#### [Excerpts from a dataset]
↓
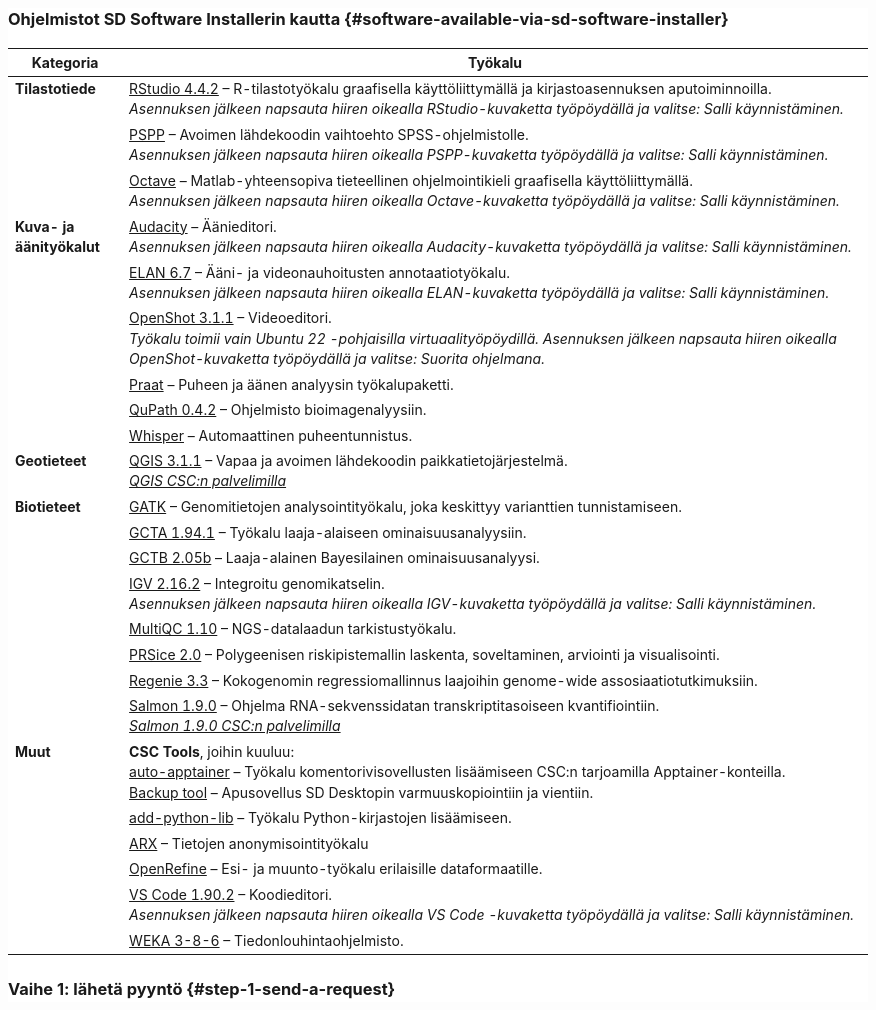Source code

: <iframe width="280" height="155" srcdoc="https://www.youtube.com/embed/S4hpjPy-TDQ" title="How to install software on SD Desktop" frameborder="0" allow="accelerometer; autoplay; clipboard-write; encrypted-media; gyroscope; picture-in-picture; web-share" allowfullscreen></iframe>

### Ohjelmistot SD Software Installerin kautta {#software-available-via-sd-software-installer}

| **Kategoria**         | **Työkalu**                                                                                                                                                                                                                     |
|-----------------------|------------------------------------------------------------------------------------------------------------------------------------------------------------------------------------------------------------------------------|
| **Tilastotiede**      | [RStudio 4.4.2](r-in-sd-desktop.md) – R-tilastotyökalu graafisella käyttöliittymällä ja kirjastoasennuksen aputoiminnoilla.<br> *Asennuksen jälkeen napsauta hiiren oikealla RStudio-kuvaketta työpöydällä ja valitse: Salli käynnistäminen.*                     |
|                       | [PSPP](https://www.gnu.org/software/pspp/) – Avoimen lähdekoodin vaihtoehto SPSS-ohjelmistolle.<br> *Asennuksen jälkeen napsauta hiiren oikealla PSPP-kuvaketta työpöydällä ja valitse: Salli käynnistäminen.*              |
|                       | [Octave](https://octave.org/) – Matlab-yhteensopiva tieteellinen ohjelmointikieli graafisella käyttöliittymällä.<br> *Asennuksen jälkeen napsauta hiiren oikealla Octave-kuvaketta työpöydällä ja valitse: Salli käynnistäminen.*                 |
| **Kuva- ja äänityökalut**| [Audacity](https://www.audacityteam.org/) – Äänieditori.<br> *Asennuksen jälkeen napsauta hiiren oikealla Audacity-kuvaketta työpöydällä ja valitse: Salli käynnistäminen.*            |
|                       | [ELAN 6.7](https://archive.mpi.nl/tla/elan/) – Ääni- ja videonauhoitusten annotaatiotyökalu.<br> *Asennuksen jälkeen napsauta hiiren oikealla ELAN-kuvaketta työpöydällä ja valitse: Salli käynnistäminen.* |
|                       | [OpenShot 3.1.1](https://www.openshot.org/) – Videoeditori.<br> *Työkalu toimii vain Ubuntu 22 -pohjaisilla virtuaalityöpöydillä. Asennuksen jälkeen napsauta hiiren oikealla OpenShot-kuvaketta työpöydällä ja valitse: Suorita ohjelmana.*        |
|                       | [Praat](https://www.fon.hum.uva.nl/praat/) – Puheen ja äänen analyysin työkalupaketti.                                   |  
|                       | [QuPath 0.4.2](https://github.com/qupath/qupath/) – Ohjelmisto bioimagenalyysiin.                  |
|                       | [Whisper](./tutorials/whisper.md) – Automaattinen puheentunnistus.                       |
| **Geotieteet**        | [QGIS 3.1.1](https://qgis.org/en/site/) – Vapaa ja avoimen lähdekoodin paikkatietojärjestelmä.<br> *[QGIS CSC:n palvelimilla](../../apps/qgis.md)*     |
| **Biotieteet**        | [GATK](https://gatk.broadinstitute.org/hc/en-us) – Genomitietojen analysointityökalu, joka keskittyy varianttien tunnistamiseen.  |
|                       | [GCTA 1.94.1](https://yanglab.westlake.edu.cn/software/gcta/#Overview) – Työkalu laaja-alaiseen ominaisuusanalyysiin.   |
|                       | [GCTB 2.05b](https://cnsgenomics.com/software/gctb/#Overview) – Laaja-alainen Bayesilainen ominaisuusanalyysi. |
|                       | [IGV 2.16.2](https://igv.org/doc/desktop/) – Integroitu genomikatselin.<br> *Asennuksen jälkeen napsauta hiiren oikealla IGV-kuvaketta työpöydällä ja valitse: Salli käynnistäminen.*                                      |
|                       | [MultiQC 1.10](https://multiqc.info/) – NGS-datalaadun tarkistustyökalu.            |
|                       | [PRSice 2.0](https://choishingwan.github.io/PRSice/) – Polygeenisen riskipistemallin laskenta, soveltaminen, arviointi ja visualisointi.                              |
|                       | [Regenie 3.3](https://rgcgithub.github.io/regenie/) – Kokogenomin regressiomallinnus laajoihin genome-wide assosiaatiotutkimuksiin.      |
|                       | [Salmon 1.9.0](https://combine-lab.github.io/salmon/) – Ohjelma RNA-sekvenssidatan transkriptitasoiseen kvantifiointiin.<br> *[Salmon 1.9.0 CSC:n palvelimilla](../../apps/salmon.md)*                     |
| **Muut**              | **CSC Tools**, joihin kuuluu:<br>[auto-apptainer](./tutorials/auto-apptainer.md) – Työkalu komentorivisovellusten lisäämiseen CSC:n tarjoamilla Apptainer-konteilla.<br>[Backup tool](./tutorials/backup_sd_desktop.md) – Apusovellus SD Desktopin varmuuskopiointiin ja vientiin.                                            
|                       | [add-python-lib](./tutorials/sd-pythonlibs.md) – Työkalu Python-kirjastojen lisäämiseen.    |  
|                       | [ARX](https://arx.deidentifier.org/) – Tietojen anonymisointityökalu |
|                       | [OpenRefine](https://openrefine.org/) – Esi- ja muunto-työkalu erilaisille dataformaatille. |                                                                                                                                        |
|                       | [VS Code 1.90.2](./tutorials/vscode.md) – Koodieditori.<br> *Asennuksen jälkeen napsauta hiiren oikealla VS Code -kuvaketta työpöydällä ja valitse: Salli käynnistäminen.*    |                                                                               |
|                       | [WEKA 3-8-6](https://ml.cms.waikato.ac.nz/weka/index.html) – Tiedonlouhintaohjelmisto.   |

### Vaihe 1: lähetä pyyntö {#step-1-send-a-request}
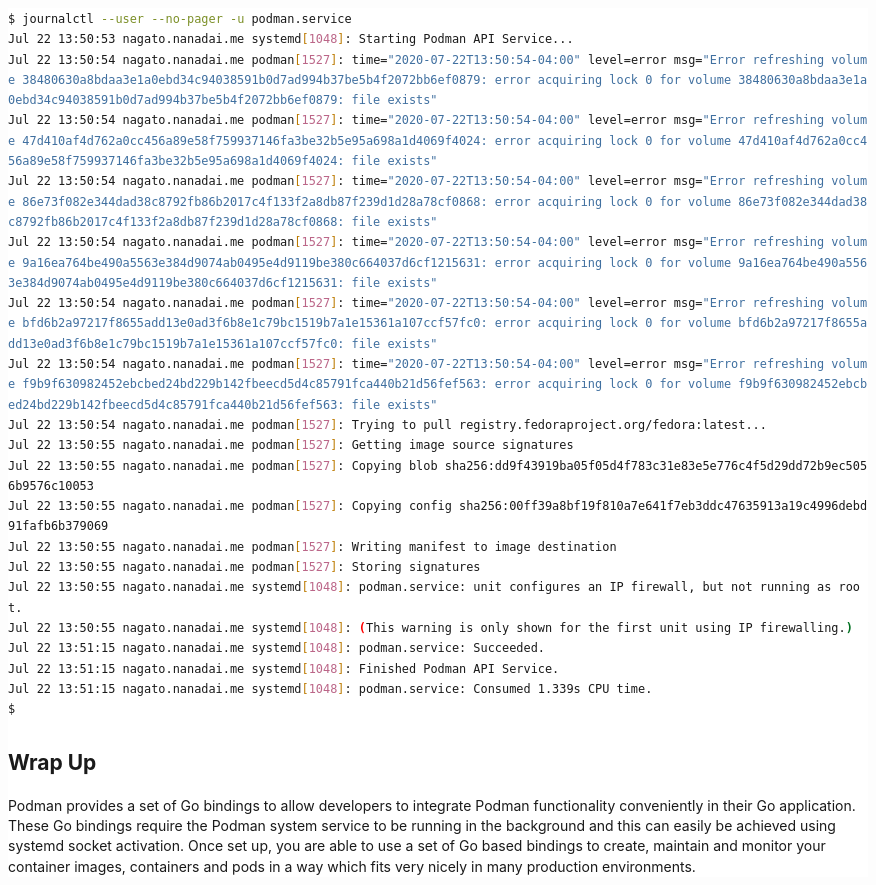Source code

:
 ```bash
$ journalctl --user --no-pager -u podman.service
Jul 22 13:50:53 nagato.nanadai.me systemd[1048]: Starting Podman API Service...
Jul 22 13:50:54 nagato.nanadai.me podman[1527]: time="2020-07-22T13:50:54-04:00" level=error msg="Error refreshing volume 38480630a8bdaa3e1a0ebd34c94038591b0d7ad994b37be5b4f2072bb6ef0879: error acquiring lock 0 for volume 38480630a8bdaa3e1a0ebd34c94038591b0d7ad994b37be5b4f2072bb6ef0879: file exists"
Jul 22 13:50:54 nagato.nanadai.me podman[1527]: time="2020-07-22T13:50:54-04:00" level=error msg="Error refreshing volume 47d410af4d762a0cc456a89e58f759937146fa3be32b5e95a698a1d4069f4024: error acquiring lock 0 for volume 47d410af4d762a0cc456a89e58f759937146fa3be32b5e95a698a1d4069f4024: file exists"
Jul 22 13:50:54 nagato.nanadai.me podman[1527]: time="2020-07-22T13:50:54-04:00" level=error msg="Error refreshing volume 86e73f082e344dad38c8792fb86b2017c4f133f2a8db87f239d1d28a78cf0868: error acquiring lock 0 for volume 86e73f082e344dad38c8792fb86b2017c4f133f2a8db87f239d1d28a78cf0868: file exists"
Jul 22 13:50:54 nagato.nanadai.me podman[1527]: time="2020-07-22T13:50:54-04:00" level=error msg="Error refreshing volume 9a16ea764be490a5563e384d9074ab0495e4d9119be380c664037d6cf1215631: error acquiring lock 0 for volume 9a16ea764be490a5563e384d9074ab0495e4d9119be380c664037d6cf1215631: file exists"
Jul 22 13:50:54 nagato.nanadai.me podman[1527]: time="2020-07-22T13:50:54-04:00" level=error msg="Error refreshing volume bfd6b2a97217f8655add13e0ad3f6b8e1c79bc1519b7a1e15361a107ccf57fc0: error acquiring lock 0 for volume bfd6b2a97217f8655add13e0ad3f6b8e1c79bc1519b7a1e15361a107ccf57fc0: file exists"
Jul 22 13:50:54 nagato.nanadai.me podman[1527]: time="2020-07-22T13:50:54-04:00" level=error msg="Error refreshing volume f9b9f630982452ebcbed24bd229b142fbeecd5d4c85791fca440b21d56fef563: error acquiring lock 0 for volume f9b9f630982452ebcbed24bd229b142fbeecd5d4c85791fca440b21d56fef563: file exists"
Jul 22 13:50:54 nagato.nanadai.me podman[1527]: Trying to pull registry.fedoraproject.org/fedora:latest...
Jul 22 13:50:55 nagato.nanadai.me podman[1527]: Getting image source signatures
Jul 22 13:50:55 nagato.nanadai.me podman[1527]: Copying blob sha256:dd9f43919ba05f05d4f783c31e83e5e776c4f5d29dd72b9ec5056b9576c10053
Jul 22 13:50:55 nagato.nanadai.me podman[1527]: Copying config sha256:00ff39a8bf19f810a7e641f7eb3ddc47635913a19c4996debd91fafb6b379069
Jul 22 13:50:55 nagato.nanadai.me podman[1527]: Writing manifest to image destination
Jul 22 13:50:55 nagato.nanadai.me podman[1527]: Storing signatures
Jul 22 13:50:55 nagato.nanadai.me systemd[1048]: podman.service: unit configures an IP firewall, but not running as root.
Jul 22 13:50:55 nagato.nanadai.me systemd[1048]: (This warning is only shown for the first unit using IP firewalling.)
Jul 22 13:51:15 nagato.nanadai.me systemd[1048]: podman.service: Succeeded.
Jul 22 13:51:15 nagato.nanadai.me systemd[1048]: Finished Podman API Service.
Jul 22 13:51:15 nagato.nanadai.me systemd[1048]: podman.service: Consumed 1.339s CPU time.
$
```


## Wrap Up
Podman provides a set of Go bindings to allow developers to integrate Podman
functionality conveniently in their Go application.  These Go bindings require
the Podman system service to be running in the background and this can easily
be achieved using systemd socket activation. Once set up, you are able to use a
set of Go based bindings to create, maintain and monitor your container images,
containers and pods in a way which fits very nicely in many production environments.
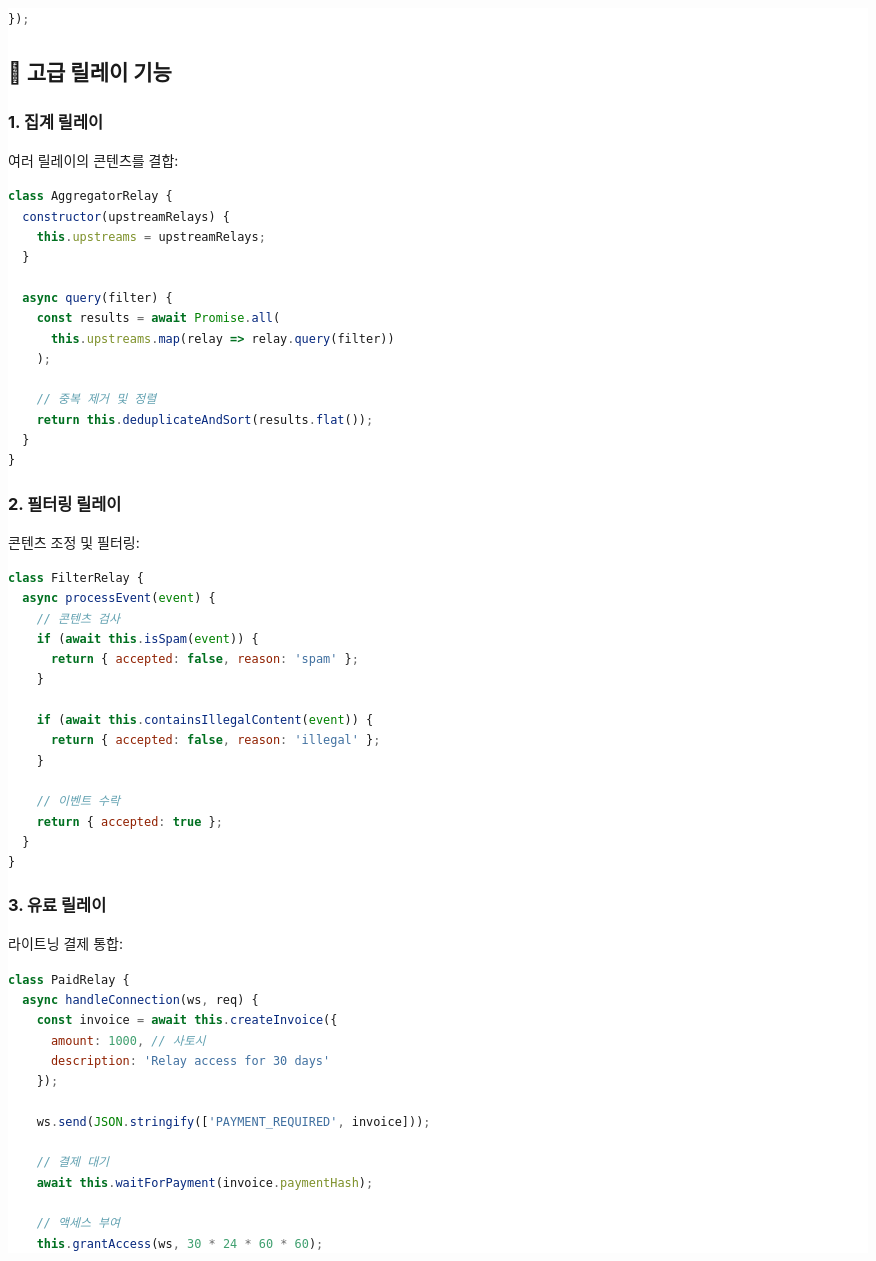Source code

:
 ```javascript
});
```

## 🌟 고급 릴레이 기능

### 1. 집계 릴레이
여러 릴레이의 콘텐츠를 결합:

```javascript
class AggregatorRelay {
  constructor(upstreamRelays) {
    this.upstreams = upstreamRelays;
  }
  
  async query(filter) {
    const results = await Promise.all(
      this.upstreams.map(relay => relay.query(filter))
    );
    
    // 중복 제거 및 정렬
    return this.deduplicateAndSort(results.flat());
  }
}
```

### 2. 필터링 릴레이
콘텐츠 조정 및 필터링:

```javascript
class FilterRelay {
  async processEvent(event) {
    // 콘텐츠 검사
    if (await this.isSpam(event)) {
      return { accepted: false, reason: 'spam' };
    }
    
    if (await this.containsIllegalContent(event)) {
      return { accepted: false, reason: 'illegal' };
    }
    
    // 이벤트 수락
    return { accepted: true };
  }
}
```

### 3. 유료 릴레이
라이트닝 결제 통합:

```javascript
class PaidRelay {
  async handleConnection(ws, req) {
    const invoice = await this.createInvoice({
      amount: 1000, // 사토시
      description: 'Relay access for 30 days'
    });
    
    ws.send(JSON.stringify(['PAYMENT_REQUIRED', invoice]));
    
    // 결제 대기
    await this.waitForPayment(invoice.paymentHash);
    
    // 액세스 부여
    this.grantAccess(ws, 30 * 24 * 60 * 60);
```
↑
#### [WORK INSTRUCTION]
Take the records above and return, word for word, only the lines that fall from the line with "[IGV 2.16.2](https://igv.org/doc/desktop/) –" to the line with "Esi- ja muunto-työkalu", both of them included.

#### [FINISHED EXERCISE]
|                       | [IGV 2.16.2](https://igv.org/doc/desktop/) – Integroitu genomikatselin.<br> *Asennuksen jälkeen napsauta hiiren oikealla IGV-kuvaketta työpöydällä ja valitse: Salli käynnistäminen.*                                      |
|                       | [MultiQC 1.10](https://multiqc.info/) – NGS-datalaadun tarkistustyökalu.            |
|                       | [PRSice 2.0](https://choishingwan.github.io/PRSice/) – Polygeenisen riskipistemallin laskenta, soveltaminen, arviointi ja visualisointi.                              |
|                       | [Regenie 3.3](https://rgcgithub.github.io/regenie/) – Kokogenomin regressiomallinnus laajoihin genome-wide assosiaatiotutkimuksiin.      |
|                       | [Salmon 1.9.0](https://combine-lab.github.io/salmon/) – Ohjelma RNA-sekvenssidatan transkriptitasoiseen kvantifiointiin.<br> *[Salmon 1.9.0 CSC:n palvelimilla](../../apps/salmon.md)*                     |
| **Muut**              | **CSC Tools**, joihin kuuluu:<br>[auto-apptainer](./tutorials/auto-apptainer.md) – Työkalu komentorivisovellusten lisäämiseen CSC:n tarjoamilla Apptainer-konteilla.<br>[Backup tool](./tutorials/backup_sd_desktop.md) – Apusovellus SD Desktopin varmuuskopiointiin ja vientiin.                                            
|                       | [add-python-lib](./tutorials/sd-pythonlibs.md) – Työkalu Python-kirjastojen lisäämiseen.    |  
|                       | [ARX](https://arx.deidentifier.org/) – Tietojen anonymisointityökalu |
|                       | [OpenRefine](https://openrefine.org/) – Esi- ja muunto-työkalu erilaisille dataformaatille. |                                                                                                                                        |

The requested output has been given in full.